## Given request A:
Output the entries as a Markdown table with the columns n and Line, starting with the line that contains "pose: elev=331.3 azim=161.9" and going on through the line that contains "Dot at: (262, 180)". Give each line its row number, and leave out any blank lines.

Richard, who is 0-4 with an 8.54 ERA in six starts, has been replaced on the active roster by another left-handed pitcher, Tyson Ross, who was reinstated from the disabled list. Ross landed on the DL on April 20 with a left shoulder subluxation.
Ross won't replace Richard in the rotation. The Padres, who have two off-days over a five-day stretch starting Thursday, will likely have Edinson Volquez start Friday's game against the Rays.
Baker confident in Cashner's potential as starter
SAN DIEGO -- Catcher John Baker has been behind the plate for each of Andrew Cashner's three starts since he joined the starting rotation last month.
Baker has liked what he's seen from Cashner, who will get the start Monday when the Padres face the Marlins in the first game of a three-game series at Petco Park.
"There's a ton of upside there," Baker said.
Cashner is 1-2 with a 4.50 ERA in his first three starts. He allowed four earned runs in four innings in his last start against the Cubs on May 1.
Cashner has displayed a live fastball in his first three starts and a good changeup at times, but for him to be successful moving forward, Baker said, he has to develop and trust another secondary pitch.
"It's finding a secondary pitch he can throw any time, especially when he's having trouble commanding his fastball," Baker said. "Once he does figure out what pitch that's going to be, it's developing the confidence to use it."
Two starts ago against the Giants, Cashner had a firm handle on his curveball, a pitch he used often in a victory when he allowed one run in six innings. But that curveball wasn't apparent in his last start against the Cubs when he struggled.
"In the bullpen, he can just throw his fastball by people," Baker said. "… But when you're throwing 100 pitches [as a starter], you can't do that."

## Listing:

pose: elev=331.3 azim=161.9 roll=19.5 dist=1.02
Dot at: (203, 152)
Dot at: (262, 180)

* * *

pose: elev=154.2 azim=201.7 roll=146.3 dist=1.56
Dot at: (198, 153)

==

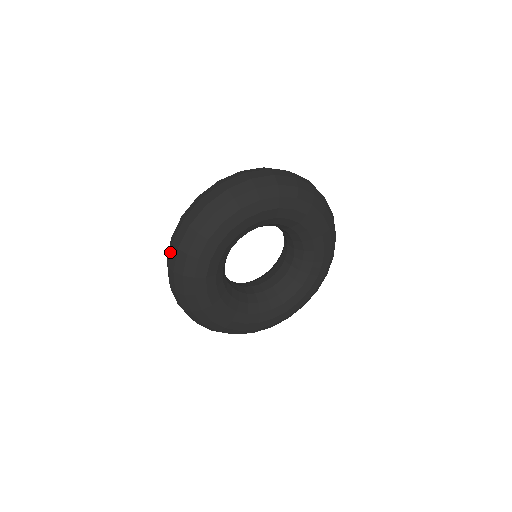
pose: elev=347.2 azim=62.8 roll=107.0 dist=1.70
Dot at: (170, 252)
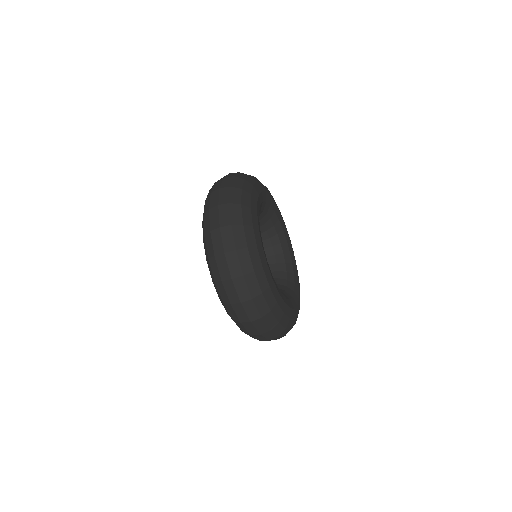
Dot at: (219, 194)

## Given request B:
Echo the Padres article word for word, starting with "Cashner has displayed" and going on through "another secondary pitch.".

## Output A:
| n | Line |
|---|---|
| 1 | pose: elev=331.3 azim=161.9 roll=19.5 dist=1.02 |
| 2 | Dot at: (203, 152) |
| 3 | Dot at: (262, 180) |

## Output B:
Cashner has displayed a live fastball in his first three starts and a good changeup at times, but for him to be successful moving forward, Baker said, he has to develop and trust another secondary pitch.